BEGIN

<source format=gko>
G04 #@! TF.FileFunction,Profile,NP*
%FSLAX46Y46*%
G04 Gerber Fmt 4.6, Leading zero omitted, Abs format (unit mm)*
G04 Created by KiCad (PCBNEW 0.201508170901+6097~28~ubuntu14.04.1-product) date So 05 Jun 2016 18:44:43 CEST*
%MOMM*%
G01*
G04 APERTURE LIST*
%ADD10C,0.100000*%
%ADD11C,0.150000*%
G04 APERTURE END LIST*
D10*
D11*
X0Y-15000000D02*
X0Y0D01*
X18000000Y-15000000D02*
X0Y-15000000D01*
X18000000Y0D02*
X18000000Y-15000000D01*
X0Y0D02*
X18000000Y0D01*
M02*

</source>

END
BEGIN

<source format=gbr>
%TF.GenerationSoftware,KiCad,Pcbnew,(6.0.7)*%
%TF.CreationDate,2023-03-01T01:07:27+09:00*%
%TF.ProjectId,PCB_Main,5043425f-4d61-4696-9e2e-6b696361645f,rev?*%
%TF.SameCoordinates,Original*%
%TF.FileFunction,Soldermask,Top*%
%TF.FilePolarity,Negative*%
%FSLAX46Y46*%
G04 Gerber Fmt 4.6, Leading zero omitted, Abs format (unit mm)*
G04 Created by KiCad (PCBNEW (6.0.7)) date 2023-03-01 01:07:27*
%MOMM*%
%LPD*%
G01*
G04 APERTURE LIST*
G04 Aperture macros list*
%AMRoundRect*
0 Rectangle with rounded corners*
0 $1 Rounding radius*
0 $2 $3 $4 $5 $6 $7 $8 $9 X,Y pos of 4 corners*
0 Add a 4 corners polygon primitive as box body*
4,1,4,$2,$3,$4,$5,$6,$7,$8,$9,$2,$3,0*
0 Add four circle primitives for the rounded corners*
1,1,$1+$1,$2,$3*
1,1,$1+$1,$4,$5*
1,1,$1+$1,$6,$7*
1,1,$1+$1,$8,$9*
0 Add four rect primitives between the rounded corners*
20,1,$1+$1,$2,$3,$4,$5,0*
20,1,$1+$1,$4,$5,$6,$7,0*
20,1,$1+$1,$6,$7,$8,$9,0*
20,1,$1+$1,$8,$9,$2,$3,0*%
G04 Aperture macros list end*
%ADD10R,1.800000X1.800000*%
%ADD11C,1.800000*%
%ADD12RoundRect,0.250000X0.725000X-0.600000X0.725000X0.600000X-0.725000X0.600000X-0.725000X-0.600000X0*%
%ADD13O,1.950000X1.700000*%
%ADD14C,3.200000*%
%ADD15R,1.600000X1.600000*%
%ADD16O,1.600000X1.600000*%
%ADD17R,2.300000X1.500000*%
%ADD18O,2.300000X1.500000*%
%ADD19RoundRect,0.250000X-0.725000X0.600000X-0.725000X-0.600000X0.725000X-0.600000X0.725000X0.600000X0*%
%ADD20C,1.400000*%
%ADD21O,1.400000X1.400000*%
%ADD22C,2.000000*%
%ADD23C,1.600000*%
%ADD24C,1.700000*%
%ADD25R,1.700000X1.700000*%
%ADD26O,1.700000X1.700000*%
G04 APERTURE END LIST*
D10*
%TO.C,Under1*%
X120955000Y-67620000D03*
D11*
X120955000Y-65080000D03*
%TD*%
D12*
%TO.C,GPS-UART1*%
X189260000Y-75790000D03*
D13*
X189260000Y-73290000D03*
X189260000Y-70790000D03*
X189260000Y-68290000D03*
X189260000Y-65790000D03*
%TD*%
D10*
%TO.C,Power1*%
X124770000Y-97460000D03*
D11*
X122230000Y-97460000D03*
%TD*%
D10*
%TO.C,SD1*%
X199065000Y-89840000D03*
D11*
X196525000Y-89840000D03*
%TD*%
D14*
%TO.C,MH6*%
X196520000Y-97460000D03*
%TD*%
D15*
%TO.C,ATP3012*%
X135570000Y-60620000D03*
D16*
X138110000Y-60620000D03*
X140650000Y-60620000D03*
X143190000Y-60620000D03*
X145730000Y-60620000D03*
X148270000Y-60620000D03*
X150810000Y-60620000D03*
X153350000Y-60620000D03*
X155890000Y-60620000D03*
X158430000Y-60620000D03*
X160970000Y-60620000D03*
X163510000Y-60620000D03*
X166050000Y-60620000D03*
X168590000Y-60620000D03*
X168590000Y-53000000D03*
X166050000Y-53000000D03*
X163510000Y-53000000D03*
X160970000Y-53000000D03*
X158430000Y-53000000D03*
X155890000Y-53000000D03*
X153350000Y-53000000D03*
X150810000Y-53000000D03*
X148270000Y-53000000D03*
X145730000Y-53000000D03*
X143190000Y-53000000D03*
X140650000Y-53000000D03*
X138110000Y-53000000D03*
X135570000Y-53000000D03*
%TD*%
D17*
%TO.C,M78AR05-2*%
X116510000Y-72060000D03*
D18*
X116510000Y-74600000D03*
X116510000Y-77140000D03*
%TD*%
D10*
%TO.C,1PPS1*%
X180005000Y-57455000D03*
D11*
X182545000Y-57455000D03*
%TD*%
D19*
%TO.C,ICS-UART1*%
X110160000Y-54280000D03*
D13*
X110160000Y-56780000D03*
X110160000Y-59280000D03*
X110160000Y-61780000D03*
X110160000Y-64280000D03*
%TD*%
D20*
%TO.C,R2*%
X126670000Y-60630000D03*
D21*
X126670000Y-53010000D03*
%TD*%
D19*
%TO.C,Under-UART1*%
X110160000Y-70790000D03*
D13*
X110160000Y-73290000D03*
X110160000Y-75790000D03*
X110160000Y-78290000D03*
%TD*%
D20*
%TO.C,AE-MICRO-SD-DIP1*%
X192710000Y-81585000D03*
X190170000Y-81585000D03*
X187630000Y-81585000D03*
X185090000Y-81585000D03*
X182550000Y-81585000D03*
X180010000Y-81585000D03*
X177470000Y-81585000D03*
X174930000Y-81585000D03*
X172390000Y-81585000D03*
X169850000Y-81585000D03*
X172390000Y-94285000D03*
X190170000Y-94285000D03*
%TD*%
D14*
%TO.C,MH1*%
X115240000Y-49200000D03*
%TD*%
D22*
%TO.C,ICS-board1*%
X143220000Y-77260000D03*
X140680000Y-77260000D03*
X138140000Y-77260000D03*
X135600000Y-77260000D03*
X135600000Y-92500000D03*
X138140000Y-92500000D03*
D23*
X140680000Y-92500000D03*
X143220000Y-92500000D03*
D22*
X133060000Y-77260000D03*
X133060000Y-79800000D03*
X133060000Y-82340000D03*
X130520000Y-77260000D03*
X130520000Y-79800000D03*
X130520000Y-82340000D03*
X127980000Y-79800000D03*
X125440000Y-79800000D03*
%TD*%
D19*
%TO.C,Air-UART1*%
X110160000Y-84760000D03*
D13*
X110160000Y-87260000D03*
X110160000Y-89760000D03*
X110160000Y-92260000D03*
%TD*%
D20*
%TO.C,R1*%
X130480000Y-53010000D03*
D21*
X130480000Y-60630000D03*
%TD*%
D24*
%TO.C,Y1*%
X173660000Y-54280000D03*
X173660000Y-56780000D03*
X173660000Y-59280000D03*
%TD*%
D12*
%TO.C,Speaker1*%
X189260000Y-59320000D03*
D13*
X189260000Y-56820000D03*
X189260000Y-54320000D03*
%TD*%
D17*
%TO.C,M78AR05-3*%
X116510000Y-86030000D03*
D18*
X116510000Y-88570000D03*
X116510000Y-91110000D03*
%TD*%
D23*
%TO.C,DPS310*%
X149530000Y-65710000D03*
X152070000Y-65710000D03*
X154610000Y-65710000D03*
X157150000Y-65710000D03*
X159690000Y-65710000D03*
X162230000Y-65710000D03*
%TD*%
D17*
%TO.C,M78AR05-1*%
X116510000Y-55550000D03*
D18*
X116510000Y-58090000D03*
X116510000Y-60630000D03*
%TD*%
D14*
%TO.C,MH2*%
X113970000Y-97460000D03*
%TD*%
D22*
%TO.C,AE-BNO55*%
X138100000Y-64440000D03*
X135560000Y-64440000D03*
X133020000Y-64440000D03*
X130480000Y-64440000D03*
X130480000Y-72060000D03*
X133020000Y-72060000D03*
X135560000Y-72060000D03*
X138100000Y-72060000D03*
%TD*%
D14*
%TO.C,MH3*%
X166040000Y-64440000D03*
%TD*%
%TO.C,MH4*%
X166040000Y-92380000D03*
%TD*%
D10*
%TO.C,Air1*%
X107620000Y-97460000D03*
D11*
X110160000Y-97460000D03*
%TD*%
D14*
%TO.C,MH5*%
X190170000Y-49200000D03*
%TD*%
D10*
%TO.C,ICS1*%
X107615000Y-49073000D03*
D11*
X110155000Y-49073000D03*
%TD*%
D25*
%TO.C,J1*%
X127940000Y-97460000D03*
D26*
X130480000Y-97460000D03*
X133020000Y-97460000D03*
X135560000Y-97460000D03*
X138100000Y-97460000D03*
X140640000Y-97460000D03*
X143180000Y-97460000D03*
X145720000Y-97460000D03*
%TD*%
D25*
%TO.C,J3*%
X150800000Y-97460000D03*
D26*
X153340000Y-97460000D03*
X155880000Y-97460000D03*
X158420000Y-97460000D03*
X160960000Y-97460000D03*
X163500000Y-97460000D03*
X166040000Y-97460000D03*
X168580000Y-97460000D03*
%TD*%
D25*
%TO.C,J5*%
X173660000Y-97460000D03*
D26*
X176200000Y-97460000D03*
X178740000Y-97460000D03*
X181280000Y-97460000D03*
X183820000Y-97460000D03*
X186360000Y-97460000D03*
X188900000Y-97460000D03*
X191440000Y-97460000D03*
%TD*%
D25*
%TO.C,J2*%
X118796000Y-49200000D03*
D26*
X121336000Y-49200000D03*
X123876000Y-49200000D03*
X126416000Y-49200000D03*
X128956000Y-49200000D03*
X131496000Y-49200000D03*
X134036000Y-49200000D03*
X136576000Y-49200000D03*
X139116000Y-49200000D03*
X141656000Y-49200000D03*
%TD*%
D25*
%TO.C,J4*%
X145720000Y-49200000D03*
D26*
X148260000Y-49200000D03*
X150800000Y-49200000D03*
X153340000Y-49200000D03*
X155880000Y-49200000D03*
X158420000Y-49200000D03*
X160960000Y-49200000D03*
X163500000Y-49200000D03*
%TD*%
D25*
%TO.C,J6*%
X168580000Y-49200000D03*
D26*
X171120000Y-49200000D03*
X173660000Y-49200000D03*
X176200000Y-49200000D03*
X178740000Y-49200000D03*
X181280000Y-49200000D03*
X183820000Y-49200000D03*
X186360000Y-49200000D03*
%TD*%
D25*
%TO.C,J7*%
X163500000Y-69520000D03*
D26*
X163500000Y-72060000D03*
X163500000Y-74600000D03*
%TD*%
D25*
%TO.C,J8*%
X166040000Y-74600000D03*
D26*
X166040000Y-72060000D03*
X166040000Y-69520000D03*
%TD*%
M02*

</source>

END
BEGIN

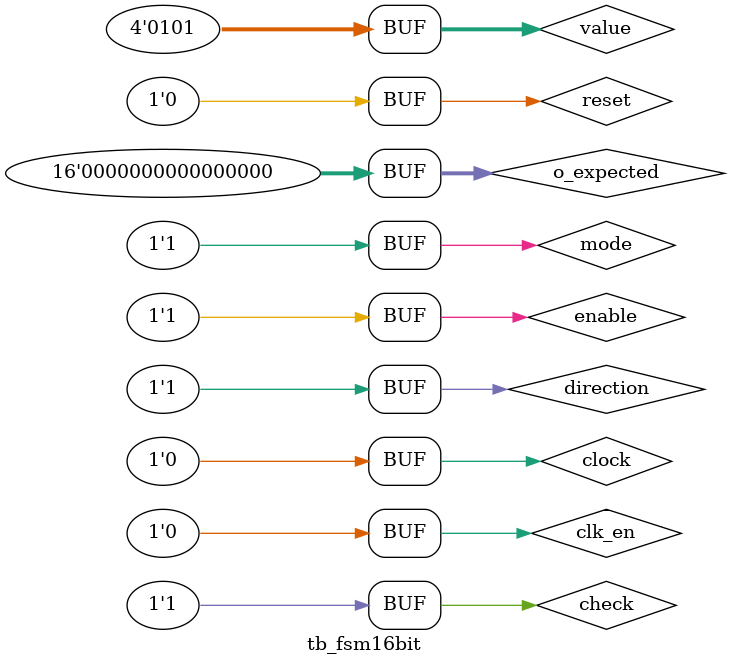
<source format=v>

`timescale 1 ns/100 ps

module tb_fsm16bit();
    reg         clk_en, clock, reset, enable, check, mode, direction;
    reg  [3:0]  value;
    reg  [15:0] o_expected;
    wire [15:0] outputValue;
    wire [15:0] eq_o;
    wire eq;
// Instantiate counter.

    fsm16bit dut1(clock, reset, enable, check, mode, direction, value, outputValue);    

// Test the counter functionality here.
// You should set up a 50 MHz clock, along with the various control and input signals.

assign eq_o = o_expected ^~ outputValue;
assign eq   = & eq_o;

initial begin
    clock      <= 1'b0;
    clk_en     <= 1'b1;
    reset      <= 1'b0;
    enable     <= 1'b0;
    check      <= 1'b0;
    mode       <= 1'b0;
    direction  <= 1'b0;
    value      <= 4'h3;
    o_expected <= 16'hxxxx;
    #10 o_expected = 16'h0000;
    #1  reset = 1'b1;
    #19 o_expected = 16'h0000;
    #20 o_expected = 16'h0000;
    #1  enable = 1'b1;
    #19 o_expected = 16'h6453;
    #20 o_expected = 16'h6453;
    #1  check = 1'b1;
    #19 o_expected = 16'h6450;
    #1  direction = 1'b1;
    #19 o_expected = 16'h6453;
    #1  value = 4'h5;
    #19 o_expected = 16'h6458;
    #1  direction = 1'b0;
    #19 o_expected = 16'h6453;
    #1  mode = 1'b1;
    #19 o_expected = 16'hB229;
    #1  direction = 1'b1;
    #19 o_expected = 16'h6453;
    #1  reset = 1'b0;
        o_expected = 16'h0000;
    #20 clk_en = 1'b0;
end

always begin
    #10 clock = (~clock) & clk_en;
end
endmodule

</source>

END

* What this task involves *
In the records above, find the line with "X163510000Y-60620000D03*"; write out exactly that line and each one after it, stopping after the line with "X110160000Y-56780000D03*".

* Solved problem *
X163510000Y-60620000D03*
X166050000Y-60620000D03*
X168590000Y-60620000D03*
X168590000Y-53000000D03*
X166050000Y-53000000D03*
X163510000Y-53000000D03*
X160970000Y-53000000D03*
X158430000Y-53000000D03*
X155890000Y-53000000D03*
X153350000Y-53000000D03*
X150810000Y-53000000D03*
X148270000Y-53000000D03*
X145730000Y-53000000D03*
X143190000Y-53000000D03*
X140650000Y-53000000D03*
X138110000Y-53000000D03*
X135570000Y-53000000D03*
%TD*%
D17*
%TO.C,M78AR05-2*%
X116510000Y-72060000D03*
D18*
X116510000Y-74600000D03*
X116510000Y-77140000D03*
%TD*%
D10*
%TO.C,1PPS1*%
X180005000Y-57455000D03*
D11*
X182545000Y-57455000D03*
%TD*%
D19*
%TO.C,ICS-UART1*%
X110160000Y-54280000D03*
D13*
X110160000Y-56780000D03*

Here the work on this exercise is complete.